DATA SHOWN section start

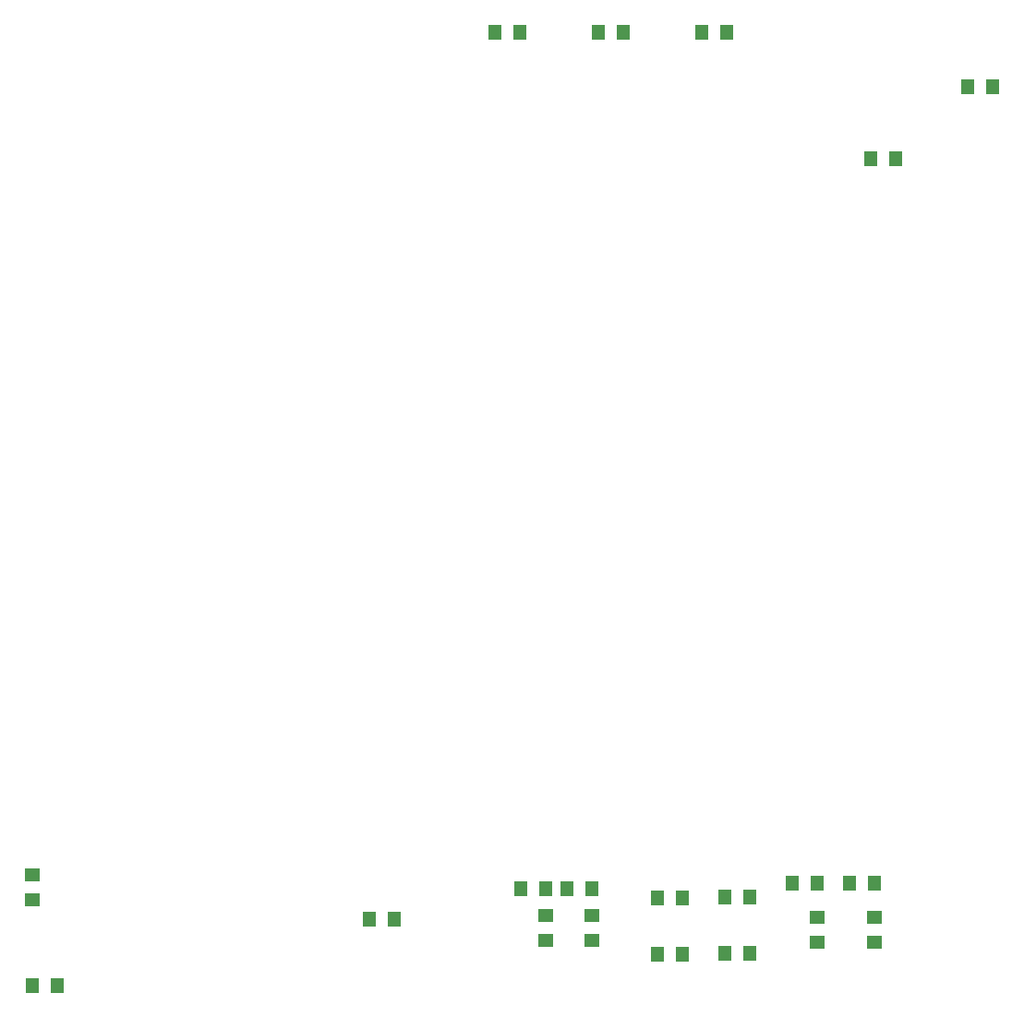
<source format=gbp>
G04*
G04 #@! TF.GenerationSoftware,Altium Limited,Altium Designer,21.2.1 (34)*
G04*
G04 Layer_Color=128*
%FSTAX24Y24*%
%MOIN*%
G70*
G04*
G04 #@! TF.SameCoordinates,1AE62F94-6DB7-4B32-8B40-2354E624DE5A*
G04*
G04*
G04 #@! TF.FilePolarity,Positive*
G04*
G01*
G75*
%ADD24R,0.0500X0.0550*%
%ADD29R,0.0550X0.0500*%
D24*
X0413Y04307D02*
D03*
X0422D02*
D03*
X0448Y04567D02*
D03*
X0457D02*
D03*
X03032Y01672D02*
D03*
X03122D02*
D03*
X02955D02*
D03*
X02865D02*
D03*
X01101Y01322D02*
D03*
X01191D02*
D03*
X04052Y0169D02*
D03*
X04142D02*
D03*
X03934D02*
D03*
X03844D02*
D03*
X02771Y04765D02*
D03*
X02861D02*
D03*
X03145D02*
D03*
X03235D02*
D03*
X0352D02*
D03*
X0361D02*
D03*
X03358Y01638D02*
D03*
X03448D02*
D03*
X03358Y01435D02*
D03*
X03448D02*
D03*
X02319Y01562D02*
D03*
X02409D02*
D03*
X03603Y01436D02*
D03*
X03693D02*
D03*
X03603Y0164D02*
D03*
X03693D02*
D03*
D29*
X04141Y01567D02*
D03*
Y01477D02*
D03*
X03935Y01567D02*
D03*
Y01477D02*
D03*
X02956Y01575D02*
D03*
Y01485D02*
D03*
X03122D02*
D03*
Y01575D02*
D03*
X01101Y01632D02*
D03*
Y01722D02*
D03*
M02*

</source>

DATA SHOWN section end

> _WORK TASK_
Transcribe every entry above exactly as it stands, but skip the images.

> _ANSWER BELOW_
<source format=gbp>
G04*
G04 #@! TF.GenerationSoftware,Altium Limited,Altium Designer,21.2.1 (34)*
G04*
G04 Layer_Color=128*
%FSTAX24Y24*%
%MOIN*%
G70*
G04*
G04 #@! TF.SameCoordinates,1AE62F94-6DB7-4B32-8B40-2354E624DE5A*
G04*
G04*
G04 #@! TF.FilePolarity,Positive*
G04*
G01*
G75*
%ADD24R,0.0500X0.0550*%
%ADD29R,0.0550X0.0500*%
D24*
X0413Y04307D02*
D03*
X0422D02*
D03*
X0448Y04567D02*
D03*
X0457D02*
D03*
X03032Y01672D02*
D03*
X03122D02*
D03*
X02955D02*
D03*
X02865D02*
D03*
X01101Y01322D02*
D03*
X01191D02*
D03*
X04052Y0169D02*
D03*
X04142D02*
D03*
X03934D02*
D03*
X03844D02*
D03*
X02771Y04765D02*
D03*
X02861D02*
D03*
X03145D02*
D03*
X03235D02*
D03*
X0352D02*
D03*
X0361D02*
D03*
X03358Y01638D02*
D03*
X03448D02*
D03*
X03358Y01435D02*
D03*
X03448D02*
D03*
X02319Y01562D02*
D03*
X02409D02*
D03*
X03603Y01436D02*
D03*
X03693D02*
D03*
X03603Y0164D02*
D03*
X03693D02*
D03*
D29*
X04141Y01567D02*
D03*
Y01477D02*
D03*
X03935Y01567D02*
D03*
Y01477D02*
D03*
X02956Y01575D02*
D03*
Y01485D02*
D03*
X03122D02*
D03*
Y01575D02*
D03*
X01101Y01632D02*
D03*
Y01722D02*
D03*
M02*

</source>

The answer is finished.